→ **学習用テキスト**
++++

老いゆく親と、どう向き合う?

姉との関係はずっと悪かった――姉妹で「連絡を取らないよう」仕向けていた母の意図とは?

2021/10/24 18:00
サイゾーウーマン編集部(@cyzowoman

「救急車を呼んで」と早朝に電話が

 決定的なできごとがあった。姉の娘の結婚式直前のことだった。リゾート地で式を挙げるというので、親族は前日に空港で集合する予定だった。その日の早朝のことだ。

「母から電話が入ったんです。朝起きると具合が悪くて動けない。救急車を呼んで、と」

 多恵子さんは姉家族には先に行ってもらうように連絡を入れて、久江さんのもとに駆け付けた。だが――

「母はキレイにお化粧をして、着飾って玄関にいました。『大丈夫なの?』と言うと、大したことはないから救急車には帰ってもらったと言うんです」

 多恵子さんは心配していた気持ちがすっかり冷めたと明かす。

「母は、花嫁である孫娘が主人公になることが気に食わなくて、自分が具合を悪くして皆に心配してもらって注目を集めようとしたんでしょう。明確な意図があったかどうかはわからなくても、無意識のうちにそういうことをするんです。それで気がすんだのでしょう、皆から気を使ってもらって式の最中は終始ご機嫌でした」

++++

→ **取り組む課題**
(a) 本文をもとに、次の問いに答えてください。
(i) 姉の娘の結婚式は、どこで挙げる予定でしたか。
(ii) 早朝の電話で、母は何をしてほしいと言いましたか。
(iii) 多恵子さんが駆け付けたとき、母は玄関でどのような様子でしたか。
(b) 本文の「多恵子さんは姉家族には先に行」から「式の最中は終始ご機嫌でした」」までを、一字も変えずにすべて書き写してください。

++++

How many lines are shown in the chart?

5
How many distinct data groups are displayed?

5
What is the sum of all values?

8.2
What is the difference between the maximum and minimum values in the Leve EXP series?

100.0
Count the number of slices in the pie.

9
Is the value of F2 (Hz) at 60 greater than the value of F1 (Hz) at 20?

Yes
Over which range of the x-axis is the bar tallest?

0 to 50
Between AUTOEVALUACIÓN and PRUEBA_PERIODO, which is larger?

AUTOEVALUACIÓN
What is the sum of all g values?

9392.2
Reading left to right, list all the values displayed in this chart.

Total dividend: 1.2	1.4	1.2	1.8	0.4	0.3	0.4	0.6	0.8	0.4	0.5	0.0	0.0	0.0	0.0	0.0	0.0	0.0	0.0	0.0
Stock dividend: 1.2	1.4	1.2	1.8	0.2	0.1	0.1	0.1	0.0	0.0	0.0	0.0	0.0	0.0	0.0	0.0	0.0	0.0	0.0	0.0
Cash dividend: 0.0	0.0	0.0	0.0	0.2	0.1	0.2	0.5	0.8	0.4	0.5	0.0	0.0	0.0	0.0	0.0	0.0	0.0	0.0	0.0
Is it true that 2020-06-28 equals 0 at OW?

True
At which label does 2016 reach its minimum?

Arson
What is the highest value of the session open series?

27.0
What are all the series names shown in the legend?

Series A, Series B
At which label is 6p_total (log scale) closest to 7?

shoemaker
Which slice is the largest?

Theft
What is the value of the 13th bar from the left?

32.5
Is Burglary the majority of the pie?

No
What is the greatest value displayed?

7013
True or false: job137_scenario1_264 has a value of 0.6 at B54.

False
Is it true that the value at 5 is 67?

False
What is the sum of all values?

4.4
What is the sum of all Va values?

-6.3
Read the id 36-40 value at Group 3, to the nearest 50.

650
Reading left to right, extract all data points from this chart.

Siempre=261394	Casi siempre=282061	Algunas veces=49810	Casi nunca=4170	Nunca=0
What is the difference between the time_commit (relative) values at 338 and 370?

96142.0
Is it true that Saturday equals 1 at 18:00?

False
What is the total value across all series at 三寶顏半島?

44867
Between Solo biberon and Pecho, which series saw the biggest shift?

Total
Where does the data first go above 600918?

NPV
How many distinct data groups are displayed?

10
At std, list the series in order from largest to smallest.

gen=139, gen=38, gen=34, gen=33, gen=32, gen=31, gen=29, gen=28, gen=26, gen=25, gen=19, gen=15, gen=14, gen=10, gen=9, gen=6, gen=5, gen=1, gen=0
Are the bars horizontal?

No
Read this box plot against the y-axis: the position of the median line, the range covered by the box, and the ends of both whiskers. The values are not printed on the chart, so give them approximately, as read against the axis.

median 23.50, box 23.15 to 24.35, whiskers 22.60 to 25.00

++++

→ **解答一覧**
(a)
(i) リゾート地です。
(ii) 救急車を呼んでほしいと言いました。
(iii) キレイにお化粧をして、着飾って玄関にいました。

(b)
多恵子さんは姉家族には先に行ってもらうように連絡を入れて、久江さんのもとに駆け付けた。だが――

「母はキレイにお化粧をして、着飾って玄関にいました。『大丈夫なの?』と言うと、大したことはないから救急車には帰ってもらったと言うんです」

 多恵子さんは心配していた気持ちがすっかり冷めたと明かす。

「母は、花嫁である孫娘が主人公になることが気に食わなくて、自分が具合を悪くして皆に心配してもらって注目を集めようとしたんでしょう。明確な意図があったかどうかはわからなくても、無意識のうちにそういうことをするんです。それで気がすんだのでしょう、皆から気を使ってもらって式の最中は終始ご機嫌でした」